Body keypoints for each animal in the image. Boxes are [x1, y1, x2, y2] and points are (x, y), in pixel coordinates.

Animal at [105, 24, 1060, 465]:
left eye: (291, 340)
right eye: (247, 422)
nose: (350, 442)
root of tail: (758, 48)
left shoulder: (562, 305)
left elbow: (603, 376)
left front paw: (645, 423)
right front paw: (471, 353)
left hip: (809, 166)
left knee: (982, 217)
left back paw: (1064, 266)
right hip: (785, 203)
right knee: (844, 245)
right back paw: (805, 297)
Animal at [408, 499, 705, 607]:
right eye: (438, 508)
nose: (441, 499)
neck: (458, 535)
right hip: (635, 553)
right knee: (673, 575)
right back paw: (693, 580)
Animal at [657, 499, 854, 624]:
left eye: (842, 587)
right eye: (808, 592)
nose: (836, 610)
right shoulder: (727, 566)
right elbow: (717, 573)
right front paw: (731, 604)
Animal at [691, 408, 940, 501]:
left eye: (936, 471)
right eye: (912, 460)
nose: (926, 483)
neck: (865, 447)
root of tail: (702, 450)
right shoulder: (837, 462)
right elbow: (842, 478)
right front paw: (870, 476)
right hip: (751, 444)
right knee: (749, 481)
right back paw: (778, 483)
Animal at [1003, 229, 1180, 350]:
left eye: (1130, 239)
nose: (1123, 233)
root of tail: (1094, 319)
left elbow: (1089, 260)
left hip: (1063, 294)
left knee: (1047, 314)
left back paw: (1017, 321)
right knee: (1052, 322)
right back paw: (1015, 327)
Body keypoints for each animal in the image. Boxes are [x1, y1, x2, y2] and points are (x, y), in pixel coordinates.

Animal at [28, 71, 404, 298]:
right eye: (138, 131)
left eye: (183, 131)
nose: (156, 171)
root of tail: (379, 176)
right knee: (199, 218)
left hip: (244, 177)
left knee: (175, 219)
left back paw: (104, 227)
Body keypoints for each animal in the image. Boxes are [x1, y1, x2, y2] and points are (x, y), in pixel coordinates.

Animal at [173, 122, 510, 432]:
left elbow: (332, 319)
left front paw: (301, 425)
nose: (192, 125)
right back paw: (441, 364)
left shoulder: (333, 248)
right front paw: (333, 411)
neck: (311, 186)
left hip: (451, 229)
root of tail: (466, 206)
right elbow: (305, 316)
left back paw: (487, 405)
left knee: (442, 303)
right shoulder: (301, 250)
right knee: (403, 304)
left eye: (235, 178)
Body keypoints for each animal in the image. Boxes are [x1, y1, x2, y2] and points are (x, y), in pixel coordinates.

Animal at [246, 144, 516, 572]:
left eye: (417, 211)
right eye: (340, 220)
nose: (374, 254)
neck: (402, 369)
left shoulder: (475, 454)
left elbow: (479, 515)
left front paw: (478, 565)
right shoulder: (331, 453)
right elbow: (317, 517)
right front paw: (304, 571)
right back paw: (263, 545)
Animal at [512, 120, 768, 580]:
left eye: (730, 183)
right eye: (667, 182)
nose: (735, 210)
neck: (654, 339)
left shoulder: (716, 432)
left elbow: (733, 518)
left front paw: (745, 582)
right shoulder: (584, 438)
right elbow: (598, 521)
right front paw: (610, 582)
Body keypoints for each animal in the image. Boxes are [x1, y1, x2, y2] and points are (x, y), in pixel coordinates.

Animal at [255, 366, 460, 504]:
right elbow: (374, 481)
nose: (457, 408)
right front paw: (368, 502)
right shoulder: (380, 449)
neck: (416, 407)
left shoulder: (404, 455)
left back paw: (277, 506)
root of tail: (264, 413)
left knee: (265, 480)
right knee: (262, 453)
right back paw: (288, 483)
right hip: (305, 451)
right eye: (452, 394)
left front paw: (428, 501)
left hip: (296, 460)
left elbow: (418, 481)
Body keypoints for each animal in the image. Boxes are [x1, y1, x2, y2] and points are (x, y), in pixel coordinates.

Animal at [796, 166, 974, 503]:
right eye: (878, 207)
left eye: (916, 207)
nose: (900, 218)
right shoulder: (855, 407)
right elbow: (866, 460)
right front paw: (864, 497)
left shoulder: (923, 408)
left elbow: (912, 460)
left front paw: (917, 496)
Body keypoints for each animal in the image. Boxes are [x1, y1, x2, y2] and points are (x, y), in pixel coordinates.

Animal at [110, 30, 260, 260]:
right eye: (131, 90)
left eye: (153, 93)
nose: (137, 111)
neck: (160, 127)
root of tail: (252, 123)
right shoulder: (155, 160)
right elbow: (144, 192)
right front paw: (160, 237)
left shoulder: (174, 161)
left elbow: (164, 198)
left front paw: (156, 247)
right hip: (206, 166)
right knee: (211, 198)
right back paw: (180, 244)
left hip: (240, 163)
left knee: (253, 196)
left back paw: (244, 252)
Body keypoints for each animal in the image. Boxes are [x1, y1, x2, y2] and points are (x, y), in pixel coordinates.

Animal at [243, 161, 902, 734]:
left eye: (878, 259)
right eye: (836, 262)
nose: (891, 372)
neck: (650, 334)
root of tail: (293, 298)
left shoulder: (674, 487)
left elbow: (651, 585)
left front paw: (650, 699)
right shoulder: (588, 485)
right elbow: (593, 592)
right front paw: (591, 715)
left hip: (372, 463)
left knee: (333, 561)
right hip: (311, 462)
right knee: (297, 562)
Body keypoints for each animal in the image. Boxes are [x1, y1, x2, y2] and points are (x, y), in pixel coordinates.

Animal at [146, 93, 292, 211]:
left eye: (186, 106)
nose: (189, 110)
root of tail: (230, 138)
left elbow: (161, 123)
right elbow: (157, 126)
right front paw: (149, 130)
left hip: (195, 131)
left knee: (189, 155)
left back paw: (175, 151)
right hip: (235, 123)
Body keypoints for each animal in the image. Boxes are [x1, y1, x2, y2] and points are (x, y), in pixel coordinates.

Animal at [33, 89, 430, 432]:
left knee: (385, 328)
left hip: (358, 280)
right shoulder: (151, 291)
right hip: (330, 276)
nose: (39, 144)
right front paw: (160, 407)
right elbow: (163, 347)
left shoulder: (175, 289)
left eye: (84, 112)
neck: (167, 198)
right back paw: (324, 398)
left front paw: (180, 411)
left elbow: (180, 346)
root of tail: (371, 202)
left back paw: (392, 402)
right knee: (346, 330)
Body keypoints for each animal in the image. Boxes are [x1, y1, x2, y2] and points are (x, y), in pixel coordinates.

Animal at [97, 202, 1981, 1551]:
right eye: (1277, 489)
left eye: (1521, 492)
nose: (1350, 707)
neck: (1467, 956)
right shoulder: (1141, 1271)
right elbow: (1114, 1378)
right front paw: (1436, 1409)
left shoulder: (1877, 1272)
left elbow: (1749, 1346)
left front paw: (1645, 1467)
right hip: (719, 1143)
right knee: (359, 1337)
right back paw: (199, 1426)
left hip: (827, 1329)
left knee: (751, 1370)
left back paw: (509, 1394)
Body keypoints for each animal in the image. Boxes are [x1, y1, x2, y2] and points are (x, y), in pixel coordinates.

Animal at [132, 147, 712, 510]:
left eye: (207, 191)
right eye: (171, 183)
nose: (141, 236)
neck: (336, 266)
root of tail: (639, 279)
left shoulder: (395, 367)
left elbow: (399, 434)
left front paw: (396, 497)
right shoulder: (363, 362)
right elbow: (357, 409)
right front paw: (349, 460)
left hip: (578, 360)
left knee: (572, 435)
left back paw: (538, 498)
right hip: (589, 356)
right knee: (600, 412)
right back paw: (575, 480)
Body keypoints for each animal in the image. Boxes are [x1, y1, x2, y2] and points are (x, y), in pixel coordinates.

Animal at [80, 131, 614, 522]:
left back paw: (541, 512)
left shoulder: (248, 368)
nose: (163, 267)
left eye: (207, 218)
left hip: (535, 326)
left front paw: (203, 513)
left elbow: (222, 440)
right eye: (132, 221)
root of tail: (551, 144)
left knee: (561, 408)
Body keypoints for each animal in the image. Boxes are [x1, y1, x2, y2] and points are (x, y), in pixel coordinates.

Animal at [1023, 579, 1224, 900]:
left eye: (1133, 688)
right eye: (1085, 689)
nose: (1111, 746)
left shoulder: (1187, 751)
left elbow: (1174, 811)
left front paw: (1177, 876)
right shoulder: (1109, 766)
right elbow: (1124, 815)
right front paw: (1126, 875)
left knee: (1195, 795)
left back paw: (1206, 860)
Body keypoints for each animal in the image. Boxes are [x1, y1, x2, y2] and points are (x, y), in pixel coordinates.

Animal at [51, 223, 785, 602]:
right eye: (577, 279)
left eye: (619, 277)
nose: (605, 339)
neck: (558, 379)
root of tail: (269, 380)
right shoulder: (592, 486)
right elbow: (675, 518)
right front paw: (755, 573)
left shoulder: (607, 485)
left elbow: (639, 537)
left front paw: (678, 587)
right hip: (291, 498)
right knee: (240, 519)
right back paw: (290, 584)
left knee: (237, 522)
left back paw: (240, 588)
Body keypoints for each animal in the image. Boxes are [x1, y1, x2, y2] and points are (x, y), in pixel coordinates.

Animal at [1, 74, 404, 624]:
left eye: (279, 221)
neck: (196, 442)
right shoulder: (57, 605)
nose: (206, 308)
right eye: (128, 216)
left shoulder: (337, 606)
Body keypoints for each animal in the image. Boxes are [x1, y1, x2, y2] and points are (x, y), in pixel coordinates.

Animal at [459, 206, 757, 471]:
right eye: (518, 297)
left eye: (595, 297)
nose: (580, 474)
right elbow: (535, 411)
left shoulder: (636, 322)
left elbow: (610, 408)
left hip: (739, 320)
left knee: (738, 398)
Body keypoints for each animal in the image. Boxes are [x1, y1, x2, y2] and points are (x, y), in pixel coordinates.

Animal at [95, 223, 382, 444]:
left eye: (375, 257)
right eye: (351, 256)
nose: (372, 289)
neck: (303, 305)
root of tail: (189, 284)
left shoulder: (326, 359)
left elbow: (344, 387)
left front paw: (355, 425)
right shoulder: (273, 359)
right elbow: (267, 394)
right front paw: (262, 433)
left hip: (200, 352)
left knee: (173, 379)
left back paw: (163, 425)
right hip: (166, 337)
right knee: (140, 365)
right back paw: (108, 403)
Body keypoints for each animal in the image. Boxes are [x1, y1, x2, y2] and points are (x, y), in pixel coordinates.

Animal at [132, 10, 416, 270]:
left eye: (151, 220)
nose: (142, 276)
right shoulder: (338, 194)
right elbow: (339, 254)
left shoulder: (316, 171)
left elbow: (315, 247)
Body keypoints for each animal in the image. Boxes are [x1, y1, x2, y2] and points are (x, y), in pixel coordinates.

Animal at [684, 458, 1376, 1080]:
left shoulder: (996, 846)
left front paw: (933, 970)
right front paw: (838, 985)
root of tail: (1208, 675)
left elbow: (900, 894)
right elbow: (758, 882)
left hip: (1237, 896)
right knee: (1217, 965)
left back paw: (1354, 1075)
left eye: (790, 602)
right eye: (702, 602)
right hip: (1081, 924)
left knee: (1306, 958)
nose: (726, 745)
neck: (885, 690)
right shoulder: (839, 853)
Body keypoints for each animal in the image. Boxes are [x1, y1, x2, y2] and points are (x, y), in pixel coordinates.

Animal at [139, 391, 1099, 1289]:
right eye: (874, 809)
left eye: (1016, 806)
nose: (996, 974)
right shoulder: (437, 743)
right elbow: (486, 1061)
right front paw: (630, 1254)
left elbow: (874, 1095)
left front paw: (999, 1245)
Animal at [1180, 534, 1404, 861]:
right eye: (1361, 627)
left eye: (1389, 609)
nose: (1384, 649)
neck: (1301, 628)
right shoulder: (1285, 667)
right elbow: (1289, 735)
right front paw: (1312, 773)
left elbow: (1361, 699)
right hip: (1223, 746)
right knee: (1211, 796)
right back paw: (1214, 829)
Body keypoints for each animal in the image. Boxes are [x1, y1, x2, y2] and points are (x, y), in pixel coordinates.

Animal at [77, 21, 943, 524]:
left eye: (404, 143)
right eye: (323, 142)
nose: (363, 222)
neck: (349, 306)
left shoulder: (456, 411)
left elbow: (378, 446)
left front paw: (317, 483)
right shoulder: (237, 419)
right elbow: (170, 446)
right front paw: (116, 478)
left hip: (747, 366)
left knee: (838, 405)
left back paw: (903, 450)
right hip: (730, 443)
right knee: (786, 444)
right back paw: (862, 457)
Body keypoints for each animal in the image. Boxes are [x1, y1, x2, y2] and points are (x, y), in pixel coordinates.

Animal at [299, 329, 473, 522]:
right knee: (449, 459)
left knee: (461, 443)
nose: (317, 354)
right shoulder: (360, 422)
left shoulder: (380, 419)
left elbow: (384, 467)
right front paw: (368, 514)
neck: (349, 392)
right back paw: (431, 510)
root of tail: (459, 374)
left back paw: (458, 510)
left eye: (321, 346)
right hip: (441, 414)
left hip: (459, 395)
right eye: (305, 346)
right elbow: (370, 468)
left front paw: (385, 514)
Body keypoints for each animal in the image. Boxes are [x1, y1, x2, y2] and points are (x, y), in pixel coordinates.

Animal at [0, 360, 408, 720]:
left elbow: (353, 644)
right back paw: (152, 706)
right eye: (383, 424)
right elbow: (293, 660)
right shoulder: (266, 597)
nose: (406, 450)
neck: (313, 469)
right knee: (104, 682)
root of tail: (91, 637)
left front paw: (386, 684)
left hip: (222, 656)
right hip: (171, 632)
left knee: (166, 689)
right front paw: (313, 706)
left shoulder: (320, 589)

══════════

• **REQUIREMENT**: From the data above, return every line from the line that has "nose: (350, 442)" up to and including the line that has "left knee: (1047, 314)", exactly.

• **SOLUTION FOR THIS TASK**:
nose: (350, 442)
root of tail: (758, 48)
left shoulder: (562, 305)
left elbow: (603, 376)
left front paw: (645, 423)
right front paw: (471, 353)
left hip: (809, 166)
left knee: (982, 217)
left back paw: (1064, 266)
right hip: (785, 203)
right knee: (844, 245)
right back paw: (805, 297)
Animal at [408, 499, 705, 607]:
right eye: (438, 508)
nose: (441, 499)
neck: (458, 535)
right hip: (635, 553)
right knee: (673, 575)
right back paw: (693, 580)
Animal at [657, 499, 854, 624]:
left eye: (842, 587)
right eye: (808, 592)
nose: (836, 610)
right shoulder: (727, 566)
right elbow: (717, 573)
right front paw: (731, 604)
Animal at [691, 408, 940, 501]:
left eye: (936, 471)
right eye: (912, 460)
nose: (926, 483)
neck: (865, 447)
root of tail: (702, 450)
right shoulder: (837, 462)
right elbow: (842, 478)
right front paw: (870, 476)
right hip: (751, 444)
right knee: (749, 481)
right back paw: (778, 483)
Animal at [1003, 229, 1180, 350]:
left eye: (1130, 239)
nose: (1123, 233)
root of tail: (1094, 319)
left elbow: (1089, 260)
left hip: (1063, 294)
left knee: (1047, 314)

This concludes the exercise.